A Constituição Federal é a instituição da ordem política e social em qualquer país. E toda e qualquer lei ou conjunto de leis não pode ser endereçada a um grupo ou a desejos pessoais. Uma lei não pode ter CPF.
No caso brasileiro, a Constituição Federal já não pode ser rememorada por sua origem. As transformações são tão intensas e extensas que não se pode lembrar de seus sentidos na primeira infância. São tantas Emendas Constitucionais rabiscadas pelo Congresso Nacional, tantas designações deferidas pela Suprema Corte [STF], tantos aparelhamentos de origem do Poder Executivo que já não se pode ter a imagem de uma unidade constitucional.

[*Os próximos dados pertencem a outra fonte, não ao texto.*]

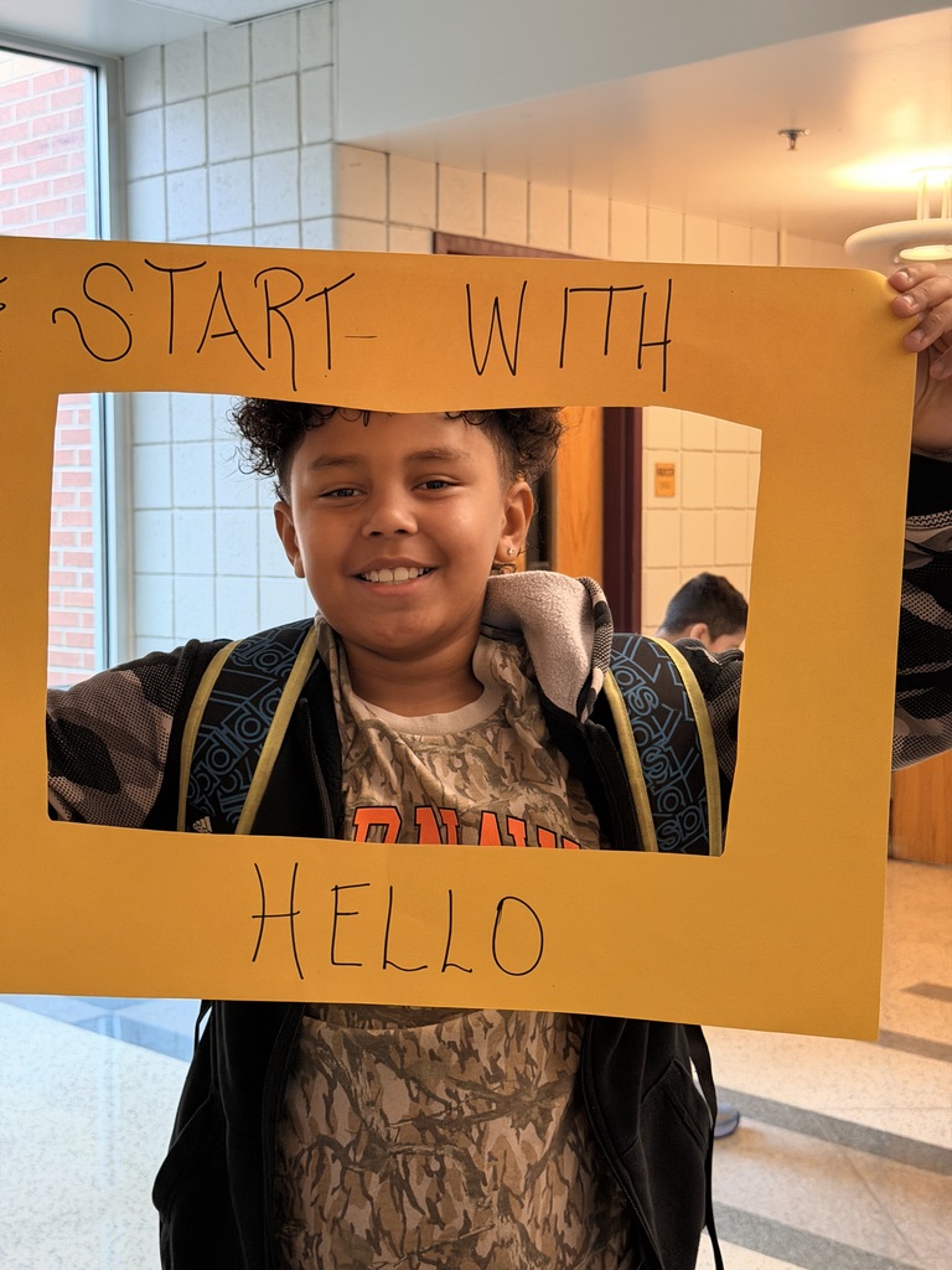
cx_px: 476
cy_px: 635
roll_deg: +0.8
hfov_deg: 30.3
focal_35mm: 48
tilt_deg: -3.8
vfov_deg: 39.7
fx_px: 1760
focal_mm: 6.76
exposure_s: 1/60
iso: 250
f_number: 1.78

A última das reformas constitucionais, ainda a caminho do Senado Federal, é uma viagem de privilégios e com muitas dívidas ao espírito republicano, minimamente, necessário. Tudo isso tem seu começo com o Fundo Eleitoral, Fundo Partidário, Emendas Parlamentares do Relator que consistem num plano de financiamento público de toda ação político-eleitoral. Como se já não bastassem todos os cantos e encantos da composição de um gabinete parlamentar e seus recursos para tudo o que ainda não é imaginado.
O segundo ato da ópera da aristocracia política, a que estamos submetidos, cobre o sistema de fiscalização e de punição relativo ao uso dos recursos. Agora, com a reforma eleitoral, tudo pode e tudo dá. Cada milhão do sistema eleitoral e do financiamento público permanente de cada dia pode ser usado para compra de imóveis, para pagamento de multas [caso se consiga punir] e pelo afrouxamento completo das punições possíveis. Tudo pode e tudo dá.
O ato seguinte do pavilhão dos palácios políticos é o refazer do que tinha sido considerado um atraso da estrutura de organização política: a volta das coligações partidárias, o ajuntamento dos estranhos para o jantar eleitoral de ocasião. É a desconfiguração de um “passito” de amadurecimento político-eleitoral.
Observado de cima, nunca se pagou tanto ao sistema público e nunca foi tão baixa a satisfação em direitos aos eleitores, que ficam estacionando os carros pretos e grandes, com vidros escuros e que chegam com motoristas particulares. Enquanto os que comem carne ao preço de R$ 1.800,00 [picanha wagyu] o quilo, saboreiam vinhos lustrosos, encomendam frutos do mar de elevada seletividade, nem mesmo as sobras da mesa podem nos ser compartilhadas.
O banquete político de políticos tem para si a faca, a fome e o queijo dos soberanos autocratas. O desprezo pela República [Coisa Pública], pelos eleitores [nem falemos em cidadania, a qual ainda nem chegara perto de nós], pela vida [visto que centenas de milhares mortos ainda não provocaram nenhuma sensibilização ou compaixão em políticos] é a versão mais cruel da política nacional.
Estamos pagando muito e muito caro para ouvirmos mentiras intencionais [fake News] e observarmos a desfaçatez e, ainda, como se vê nas redes sociais, a defesa de políticos pelo fantasma do comunismo [parece o reviver do Manifesto Comunista de Karl Marx e Friedrich Engels, em 1848]. Num mundo de tantos absurdos [termo que tem origem na música e se refere ao que é dissonante, fora de tom e de harmonia], o farelo que cai da mesa é o que é disputado pelos defensores dos comensais, já extasiados e rindo de piadas e sátiras. E muitos a aplaudir a existência do farelo no chão como símbolo que os liga aos poderosos risonhos. Sobre o passado, a gente aprende; sobre o presente, a gente reage.